The good news – decades worth of neuroplasticity research supports the basic premise of treatment of sensory problems – experience can bring about change, or, in other words what we sense and how we respond to it is transformational! Opportunities for participation and adaptation, created with priority given to the nature of the stimulation provided and individuals’ characteristic patterns of responsiveness, can nourish change in central nervous system structure and/or function, and change in our abilities through our lifespan. While those of us experienced in serving people with sensory differences know this because we see it, most people within the general public have come to realize for themselves that, somehow, what we experience shapes who we are and how we function. The other news – there’s still an inconceivable amount of information to be learned about sensory processing. Your child’s therapists and teachers know and respect this! Likely they are continuously bringing up his/her sensory processing because they believe it is at the foundation of his/her performance, from his/her ability to control himself in varied situations, to his/her ability to successfully interact interpersonally and form relationships and his/her ability to experience the success and fun that helps bring about brain and functional change.
To finish up, here are a few suggestions to get started thinking and working “sensory” with your child’s therapists and teachers:
• If you haven’t done so already, ask your OT about both you and your child’s teachers completing either the Sensory Profile or the Sensory Processing Measure (both are checklists), and arranging a meeting to discuss patterns and/or dissimilarities that emerge. Both provide nice structure to help frame, interpret and understand observations.
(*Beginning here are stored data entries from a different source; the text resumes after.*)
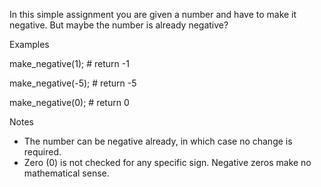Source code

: In this simple assignment you are given a number and have to make it negative. But maybe the number is already negative?

Examples

make_negative(1);  # return -1

make_negative(-5); # return -5

make_negative(0);  # return 0

Notes
* The number can be negative already, in which case no change is required.
* Zero (0) is not checked for any specific sign. Negative zeros make no mathematical sense.
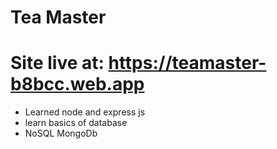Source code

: # Tea Master

# Site live at: https://teamaster-b8bcc.web.app

- Learned node and express js
- learn basics of database
- NoSQL MongoDb
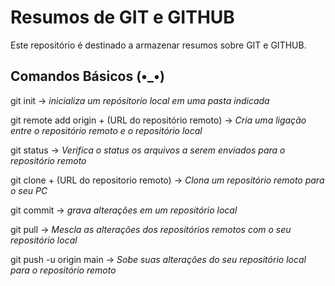 
# Resumos de GIT e GITHUB

Este repositório é destinado a armazenar resumos sobre GIT e GITHUB.

## Comandos Básicos (•_•)

git init -> _inicializa um repósitorio local em uma pasta indicada_

git remote add origin + (URL do repositório remoto) -> _Cria uma ligação entre o repositório remoto e o repositório local_

git status -> _Verifica o status os arquivos a serem enviados para o repositório remoto_

git clone + (URL do repositorio remoto) -> _Clona um repositório remoto para o seu PC_

git commit -> _grava alterações em um repositório local_

git pull -> _Mescla as alterações dos repositórios remotos com o seu repositório local_

git push -u origin main -> _Sobe suas alterações do seu repositório local para o repositório remoto_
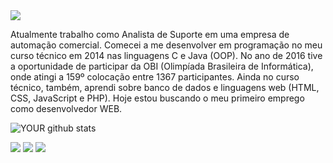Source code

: <img src="https://github.com/pr2tik1/pr2tik1/blob/master/IMAGE-NAME">

Atualmente trabalho como Analista de Suporte em uma empresa de automação comercial. Comecei a me desenvolver em programação no meu curso técnico em 2014 nas linguagens C e Java (OOP). No ano de 2016 tive a oportunidade de participar da OBI (Olimpíada Brasileira de Informática), onde atingi a 159º colocação entre 1367 participantes. Ainda no curso técnico, também, aprendi sobre banco de dados e linguagens web (HTML, CSS, JavaScript e PHP). Hoje estou buscando o meu primeiro emprego como desenvolvedor WEB.

![YOUR github stats](https://github-readme-stats.vercel.app/api?username=cesarapires)

[<img src="https://img.shields.io/badge/twitter-%231DA1F2.svg?&style=for-the-badge&logo=twitter&logoColor=white" />](https://twitter.com/csar_pires) [<img src="https://img.shields.io/badge/linkedin-%230077B5.svg?&style=for-the-badge&logo=linkedin&logoColor=white" />](https://www.linkedin.com/in/cesarapires/) [<img src = "https://img.shields.io/badge/instagram-%23E4405F.svg?&style=for-the-badge&logo=instagram&logoColor=white">](https://www.instagram.com/ceesarpires/)
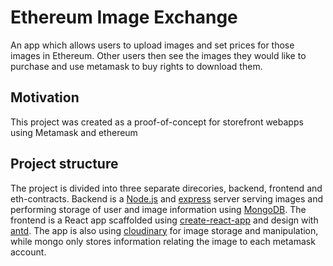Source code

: # Ethereum Image Exchange
An app which allows users to upload images and set prices for those images in Ethereum. Other users then see the images they would like to purchase and use metamask to buy rights to download them.

## Motivation
This project was created as a proof-of-concept for storefront webapps using Metamask and ethereum

## Project structure
The project is divided into three separate direcories, backend, frontend and eth-contracts. Backend is a [Node.js](https://nodejs.org/en/) and [express](https://expressjs.com/) server serving images and performing storage of user and image information using [MongoDB](https://www.mongodb.com/). The frontend is a React app scaffolded using [create-react-app](https://github.com/facebook/create-react-app) and design with [antd](https://ant.design/). The app is also using [cloudinary](https://cloudinary.com) for image storage and manipulation, while mongo only stores information relating the image to each metamask account.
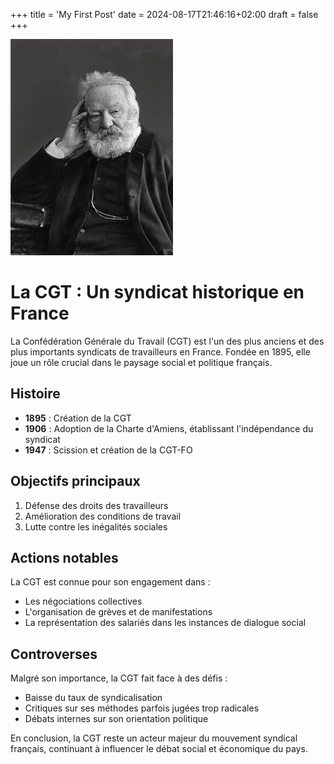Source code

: +++
title = 'My First Post'
date = 2024-08-17T21:46:16+02:00
draft = false
+++


![ok](b.jpg)

# La CGT : Un syndicat historique en France

La Confédération Générale du Travail (CGT) est l'un des plus anciens et des plus importants syndicats de travailleurs en France. Fondée en 1895, elle joue un rôle crucial dans le paysage social et politique français.

## Histoire

- **1895** : Création de la CGT
- **1906** : Adoption de la Charte d'Amiens, établissant l'indépendance du syndicat
- **1947** : Scission et création de la CGT-FO

## Objectifs principaux

1. Défense des droits des travailleurs
2. Amélioration des conditions de travail
3. Lutte contre les inégalités sociales

## Actions notables

La CGT est connue pour son engagement dans :

- Les négociations collectives
- L'organisation de grèves et de manifestations
- La représentation des salariés dans les instances de dialogue social

## Controverses

Malgré son importance, la CGT fait face à des défis :

- Baisse du taux de syndicalisation
- Critiques sur ses méthodes parfois jugées trop radicales
- Débats internes sur son orientation politique

En conclusion, la CGT reste un acteur majeur du mouvement syndical français, continuant à influencer le débat social et économique du pays.




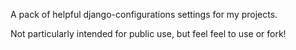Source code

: A pack of helpful django-configurations settings for my projects.

Not particularly intended for public use, but feel feel to use or fork!

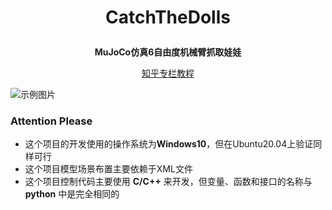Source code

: # <p align="center"> CatchTheDolls </p>
**<p align="center"> MuJoCo仿真6自由度机械臂抓取娃娃 </p>**
<p align="center"><a href="https://www.zhihu.com/column/c_1828418730348134401">知乎专栏教程</a></p>

  
![示例图片](./asserts/demo4.gif "抓娃娃仿真效果")

### Attention Please
- 这个项目的开发使用的操作系统为**Windows10**，但在Ubuntu20.04上验证同样可行
- 这个项目模型场景布置主要依赖于XML文件
- 这个项目控制代码主要使用 **C/C++** 来开发，但变量、函数和接口的名称与 **python** 中是完全相同的
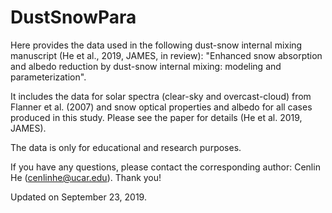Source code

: DustSnowPara
======

Here provides the data used in the following dust-snow internal mixing manuscript (He et al., 2019, JAMES, in review): "Enhanced snow absorption and albedo reduction by dust-snow internal mixing: modeling and parameterization".

It includes the data for solar spectra (clear-sky and overcast-cloud) from Flanner et al. (2007) and snow optical properties and albedo for all cases produced in this study. Please see the paper for details (He et al. 2019, JAMES).

The data is only for educational and research purposes.

If you have any questions, please contact the corresponding author: Cenlin He (cenlinhe@ucar.edu). Thank you!



Updated on September 23, 2019.
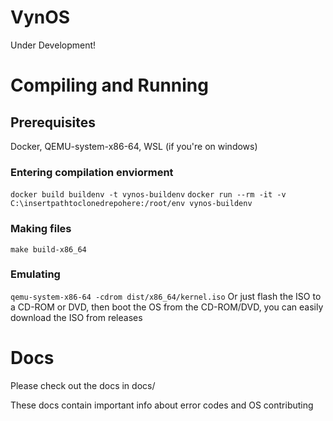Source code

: # VynOS
Under Development!
# Compiling and Running
## Prerequisites
Docker, QEMU-system-x86-64, WSL (if you're on windows)
### Entering compilation enviorment
`docker build buildenv -t vynos-buildenv`
`docker run --rm -it -v C:\insertpathtoclonedrepohere:/root/env vynos-buildenv`
### Making files
`make build-x86_64`
### Emulating
`qemu-system-x86-64 -cdrom dist/x86_64/kernel.iso`
Or just flash the ISO to a CD-ROM or DVD, then boot the OS from the CD-ROM/DVD,
you can easily download the ISO from releases
# Docs
Please check out the docs in docs/

These docs contain important info about error codes and OS contributing
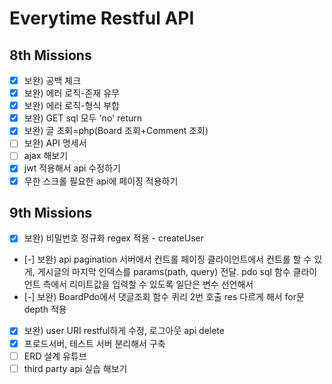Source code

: # Everytime Restful API

## 8th Missions

- [x] 보완) 공백 체크
- [x] 보완) 에러 로직-존재 유무
- [x] 보완) 에러 로직-형식 부합
- [x] 보완) GET sql 모두 'no' return
- [x] 보완) 글 조회=php(Board 조회+Comment 조회)
- [ ] 보완) API 명세서
- [ ] ajax 해보기
- [x] jwt 적용해서 api 수정하기
- [x] 무한 스크롤 필요한 api에 페이징 적용하기

## 9th Missions

- [x] 보완) 비밀번호 정규화 regex 적용 - createUser
- [-] 보완) api pagination 서버에서 컨트롤 페이징
  클라이언트에서 컨트롤 할 수 있게, 게시글의 마지막 인덱스를 params(path, query) 전달. pdo sql 함수
  클라이언트 측에서 리미트값을 입력할 수 있도록
  일단은 변수 선언해서
- [-] 보완) BoardPdo에서 댓글조회 함수 퀴리 2번 호출 res 다르게 해서 for문 depth 적용
- [x] 보완) user URI restful하게 수정, 로그아웃 api delete
- [x] 프로드서버, 테스트 서버 분리해서 구축
- [ ] ERD 설계 유튜브
- [ ] third party api 실습 해보기
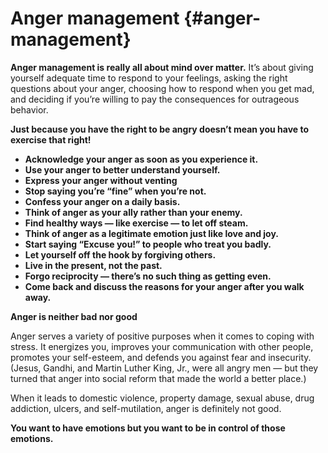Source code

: # Anger management {#anger-management}

**Anger management is really all about mind over matter.** It’s about giving yourself adequate time to respond to your feelings, asking the right questions about your anger, choosing how to respond when you get mad, and deciding if you’re willing to pay the consequences for outrageous behavior.

**Just because you have the right to be angry doesn’t mean you have to exercise that right!**

*   **Acknowledge your anger as soon as you experience it.**
*   **Use your anger to better understand yourself.**
*   **Express your anger without venting**
*   **Stop saying you’re “fine” when you’re not.**
*   **Confess your anger on a daily basis.**
*   **Think of anger as your ally rather than your enemy.**
*   **Find healthy ways — like exercise — to let off steam.**
*   **Think of anger as a legitimate emotion just like love and joy.**
*   **Start saying “Excuse you!” to people who treat you badly.**
*   **Let yourself off the hook by forgiving others.**
*   **Live in the present, not the past.**
*   **Forgo reciprocity — there’s no such thing as getting even.**
*   **Come back and discuss the reasons for your anger after you walk away.**

**Anger is neither bad nor good**

Anger serves a variety of positive purposes when it comes to coping with stress. It energizes you, improves your communication with other people, promotes your self-esteem, and defends you against fear and insecurity. (Jesus, Gandhi, and Martin Luther King, Jr., were all angry men — but they turned that anger into social reform that made the world a better place.)

When it leads to domestic violence, property damage, sexual abuse, drug addiction, ulcers, and self-mutilation, anger is definitely not good.

**You want to have emotions but you want to be in control of those emotions.**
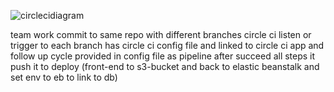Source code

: ![circlecidiagram](https://user-images.githubusercontent.com/77550770/214138000-e944a67f-9aae-44f9-9991-8c8ac5ffde39.png)

team work commit to same repo with different branches circle ci listen or trigger to each branch has circle ci config file and linked to circle ci app
and follow up cycle provided in config file as pipeline after succeed all steps it push it to deploy (front-end to s3-bucket and back to elastic beanstalk and set env to eb to link to db)

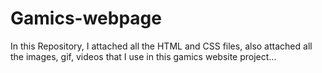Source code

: # Gamics-webpage
In this Repository, I attached all the HTML and CSS files, also attached all the images, gif, videos that I use in this gamics website project...
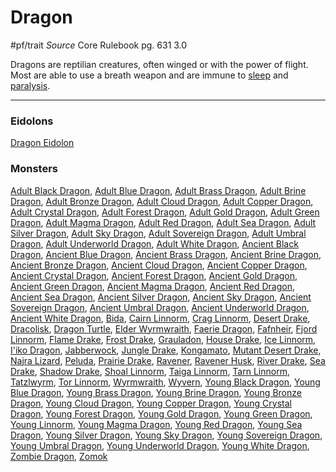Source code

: # Dragon
#pf/trait 
*Source* Core Rulebook pg. 631 3.0

Dragons are reptilian creatures, often winged or with the power of flight. Most are able to use a breath weapon and are immune to [sleep](1%20TTRPG/PF2e%20Wiki/Traits/Sleep) and [paralysis](../Conditions/Paralyzed.md).

---

### Eidolons
[Dragon Eidolon](../Bestiary/Companions/Eidolons/Dragon%20Eidolon.md)

### Monsters
[Adult Black Dragon](Adult%20Black%20Dragon), [Adult Blue Dragon](Adult%20Blue%20Dragon), [Adult Brass Dragon](Adult%20Brass%20Dragon), [Adult Brine Dragon](Adult%20Brine%20Dragon), [Adult Bronze Dragon](Adult%20Bronze%20Dragon), [Adult Cloud Dragon](Adult%20Cloud%20Dragon), [Adult Copper Dragon](Adult%20Copper%20Dragon), [Adult Crystal Dragon](Adult%20Crystal%20Dragon), [Adult Forest Dragon](Adult%20Forest%20Dragon), [Adult Gold Dragon](Adult%20Gold%20Dragon), [Adult Green Dragon](Adult%20Green%20Dragon), [Adult Magma Dragon](Adult%20Magma%20Dragon), [Adult Red Dragon](Adult%20Red%20Dragon), [Adult Sea Dragon](Adult%20Sea%20Dragon), [Adult Silver Dragon](Adult%20Silver%20Dragon), [Adult Sky Dragon](Adult%20Sky%20Dragon), [Adult Sovereign Dragon](Adult%20Sovereign%20Dragon), [Adult Umbral Dragon](Adult%20Umbral%20Dragon), [Adult Underworld Dragon](Adult%20Underworld%20Dragon), [Adult White Dragon](Adult%20White%20Dragon), [Ancient Black Dragon](Ancient%20Black%20Dragon), [Ancient Blue Dragon](Ancient%20Blue%20Dragon), [Ancient Brass Dragon](Ancient%20Brass%20Dragon), [Ancient Brine Dragon](Ancient%20Brine%20Dragon), [Ancient Bronze Dragon](Ancient%20Bronze%20Dragon), [Ancient Cloud Dragon](Ancient%20Cloud%20Dragon), [Ancient Copper Dragon](Ancient%20Copper%20Dragon), [Ancient Crystal Dragon](Ancient%20Crystal%20Dragon), [Ancient Forest Dragon](Ancient%20Forest%20Dragon), [Ancient Gold Dragon](Ancient%20Gold%20Dragon), [Ancient Green Dragon](Ancient%20Green%20Dragon), [Ancient Magma Dragon](Ancient%20Magma%20Dragon), [Ancient Red Dragon](Ancient%20Red%20Dragon), [Ancient Sea Dragon](Ancient%20Sea%20Dragon), [Ancient Silver Dragon](Ancient%20Silver%20Dragon), [Ancient Sky Dragon](Ancient%20Sky%20Dragon), [Ancient Sovereign Dragon](Ancient%20Sovereign%20Dragon), [Ancient Umbral Dragon](Ancient%20Umbral%20Dragon), [Ancient Underworld Dragon](Ancient%20Underworld%20Dragon), [Ancient White Dragon](Ancient%20White%20Dragon), [Bida](Bida), [Cairn Linnorm](Cairn%20Linnorm), [Crag Linnorm](Crag%20Linnorm), [Desert Drake](Desert%20Drake), [Dracolisk](Dracolisk), [Dragon Turtle](Dragon%20Turtle), [Elder Wyrmwraith](Elder%20Wyrmwraith), [Faerie Dragon](Faerie%20Dragon), [Fafnheir](Fafnheir), [Fjord Linnorm](Fjord%20Linnorm), [Flame Drake](Flame%20Drake), [Frost Drake](Frost%20Drake), [Grauladon](Grauladon), [House Drake](House%20Drake), [Ice Linnorm](Ice%20Linnorm), [I'iko Dragon](I'iko%20Dragon), [Jabberwock](Jabberwock), [Jungle Drake](Jungle%20Drake), [Kongamato](Kongamato), [Mutant Desert Drake](Mutant%20Desert%20Drake), [Najra Lizard](Najra%20Lizard), [Peluda](Peluda), [Prairie Drake](Prairie%20Drake), [Ravener](Ravener), [Ravener Husk](Ravener%20Husk), [River Drake](River%20Drake), [Sea Drake](Sea%20Drake), [Shadow Drake](Shadow%20Drake), [Shoal Linnorm](Shoal%20Linnorm), [Taiga Linnorm](Taiga%20Linnorm), [Tarn Linnorm](Tarn%20Linnorm), [Tatzlwyrm](Tatzlwyrm), [Tor Linnorm](Tor%20Linnorm), [Wyrmwraith](Wyrmwraith), [Wyvern](Wyvern), [Young Black Dragon](Young%20Black%20Dragon), [Young Blue Dragon](Young%20Blue%20Dragon), [Young Brass Dragon](Young%20Brass%20Dragon), [Young Brine Dragon](Young%20Brine%20Dragon), [Young Bronze Dragon](Young%20Bronze%20Dragon), [Young Cloud Dragon](Young%20Cloud%20Dragon), [Young Copper Dragon](Young%20Copper%20Dragon), [Young Crystal Dragon](Young%20Crystal%20Dragon), [Young Forest Dragon](Young%20Forest%20Dragon), [Young Gold Dragon](Young%20Gold%20Dragon), [Young Green Dragon](Young%20Green%20Dragon), [Young Linnorm](Young%20Linnorm), [Young Magma Dragon](Young%20Magma%20Dragon), [Young Red Dragon](Young%20Red%20Dragon), [Young Sea Dragon](Young%20Sea%20Dragon), [Young Silver Dragon](Young%20Silver%20Dragon), [Young Sky Dragon](Young%20Sky%20Dragon), [Young Sovereign Dragon](Young%20Sovereign%20Dragon), [Young Umbral Dragon](Young%20Umbral%20Dragon), [Young Underworld Dragon](Young%20Underworld%20Dragon), [Young White Dragon](Young%20White%20Dragon), [Zombie Dragon](Zombie%20Dragon), [Zomok](Zomok)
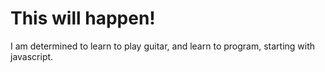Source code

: # This will happen!
I am determined to learn to play guitar, and learn to program, starting with javascript.
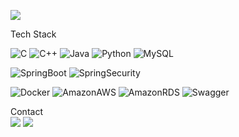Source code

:  ![](http://mazassumnida.wtf/api/v2/generate_badge?boj=phoenix1228)

Tech Stack
 
![C](https://img.shields.io/badge/C-A8B9CC?style=for-the-badge&logo=C&logoColor=white)
![C++](https://img.shields.io/badge/c++-00599C?style=for-the-badge&logo=Cplusplus&logoColor=white)
![Java](https://img.shields.io/badge/java-007396?style=for-the-badge&logo=Java&logoColor=white) 
![Python](https://img.shields.io/badge/Python-3776AB?style=for-the-badge&logo=Python&logoColor=white)
![MySQL](https://img.shields.io/badge/MySQL-4479A1?style=for-the-badge&logo=MySQL&logoColor=white)
 
![SpringBoot](https://img.shields.io/badge/SpringBoot-6DB33F?style=for-the-badge&logo=SpringBoot&logoColor=white)
![SpringSecurity](https://img.shields.io/badge/springsecurity-6DB33F?style=for-the-badge&logo=springsecurity&logoColor=white)

![Docker](https://img.shields.io/badge/Docker-2496ED?style=for-the-badge&logo=Docker&logoColor=white)
![AmazonAWS](https://img.shields.io/badge/amazonaws-232F3E?style=for-the-badge&logo=amazonaws&logoColor=white)
![AmazonRDS](https://img.shields.io/badge/amazonrds-527FFF?style=for-the-badge&logo=amazonrds&logoColor=white)
![Swagger](https://img.shields.io/badge/swagger-85EA2D?style=for-the-badge&logo=swagger&logoColor=white)

Contact  
[![](https://img.shields.io/badge/Gmail-EA4335?style=flat-square&logo=Gmail&logoColor=white)](mailto:phoenix1228@dgu.ac.kr)
[![](https://img.shields.io/badge/Instagram-E4405F?style=flat-square&logo=Instagram&logoColor=white)](https://www.instagram.com/hyxxlk/)

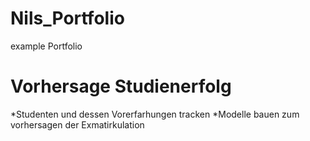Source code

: # Nils_Portfolio
example Portfolio

# Vorhersage Studienerfolg 
*Studenten und dessen Vorerfarhungen tracken
*Modelle bauen zum vorhersagen der Exmatirkulation
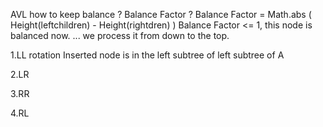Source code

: AVL
how to keep balance ?
Balance Factor ?
Balance Factor = Math.abs ( Height(leftchildren) - Height(rightdren) )
Balance Factor <= 1,  this node is balanced now.
... we process it from down to the top.


1.LL rotation
Inserted node is in the left subtree of left subtree of A

2.LR

3.RR

4.RL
• Consider both sensory-based assets & liabilities, and recognize both preferences & aversions.
• Get to know more about your therapists’ and teachers’ frames-of-reference and approaches to sensory processing.
• With your OT or team, make a list of specific desired home and school behaviors, discuss sensory contributions to those behaviors (or current less-than-desirable behaviors)/functional skills, and develop a few sensory strategies that can be implemented consistently at home and school. Make sure to consider what is done proactively and what is done in response to your child’s actions, as well as how desired behaviors will be acknowledged.
• Stimulation your child loves is so important! Be mindful of how/when it’s provided, and make sure you get involved and share his/her joy!